• **Request**
Please duplicate the lines from the line with "精密根管治療（マイクロエンド）" up to and including the line with "Související prod", leaving the pictures out of your answer.

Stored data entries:
◆ ◆ ◆
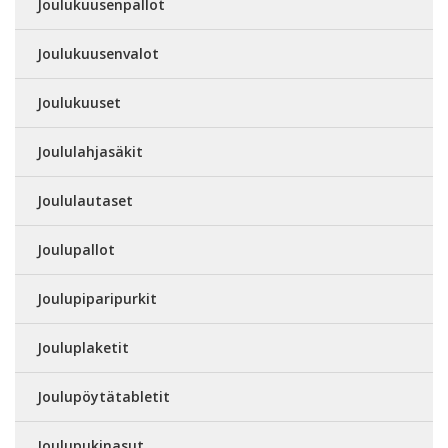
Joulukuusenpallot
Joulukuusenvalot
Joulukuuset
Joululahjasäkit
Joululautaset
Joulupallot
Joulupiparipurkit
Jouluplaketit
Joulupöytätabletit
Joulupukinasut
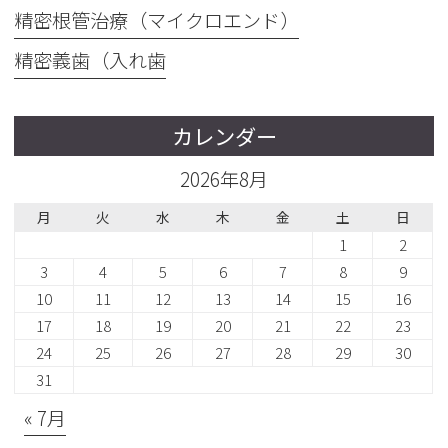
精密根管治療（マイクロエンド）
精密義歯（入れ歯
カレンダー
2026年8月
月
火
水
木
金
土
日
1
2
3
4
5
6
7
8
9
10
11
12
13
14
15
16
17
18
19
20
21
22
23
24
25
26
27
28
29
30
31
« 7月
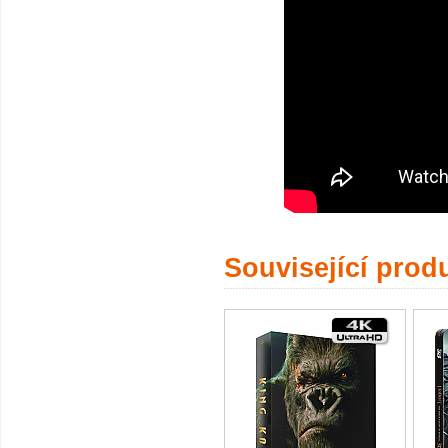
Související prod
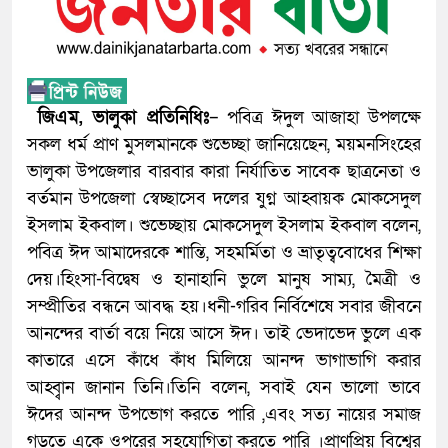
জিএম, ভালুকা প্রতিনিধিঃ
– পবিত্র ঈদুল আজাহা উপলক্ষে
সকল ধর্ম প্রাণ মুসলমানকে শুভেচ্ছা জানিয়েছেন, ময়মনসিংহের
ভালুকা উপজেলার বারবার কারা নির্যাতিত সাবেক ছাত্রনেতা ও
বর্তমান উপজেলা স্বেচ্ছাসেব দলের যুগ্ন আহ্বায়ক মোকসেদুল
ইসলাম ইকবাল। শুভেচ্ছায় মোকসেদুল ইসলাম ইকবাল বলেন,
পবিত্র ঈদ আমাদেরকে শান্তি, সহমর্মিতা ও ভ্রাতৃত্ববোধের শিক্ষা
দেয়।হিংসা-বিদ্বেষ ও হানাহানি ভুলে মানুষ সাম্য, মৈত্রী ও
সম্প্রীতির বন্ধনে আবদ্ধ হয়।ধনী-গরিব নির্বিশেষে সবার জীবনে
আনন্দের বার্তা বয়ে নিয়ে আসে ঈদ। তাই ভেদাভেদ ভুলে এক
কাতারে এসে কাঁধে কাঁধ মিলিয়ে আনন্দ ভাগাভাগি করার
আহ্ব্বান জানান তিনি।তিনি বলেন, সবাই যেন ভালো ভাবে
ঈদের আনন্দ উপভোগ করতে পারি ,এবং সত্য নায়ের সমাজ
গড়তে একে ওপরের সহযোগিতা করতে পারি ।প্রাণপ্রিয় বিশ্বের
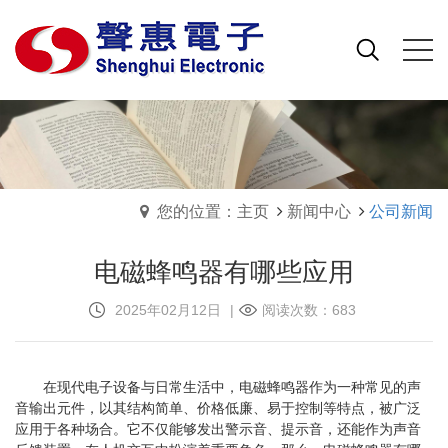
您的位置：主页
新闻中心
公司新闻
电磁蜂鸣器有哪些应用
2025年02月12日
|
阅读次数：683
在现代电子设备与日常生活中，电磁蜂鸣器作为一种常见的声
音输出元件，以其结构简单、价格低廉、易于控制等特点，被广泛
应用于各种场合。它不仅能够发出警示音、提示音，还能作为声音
◆ ◆ ◆
• **Result for this exercise**
精密根管治療（マイクロエンド）
精密義歯（入れ歯
カレンダー
2026年8月
月
火
水
木
金
土
日
1
2
3
4
5
6
7
8
9
10
11
12
13
14
15
16
17
18
19
20
21
22
23
24
25
26
27
28
29
30
31
« 7月
Související prod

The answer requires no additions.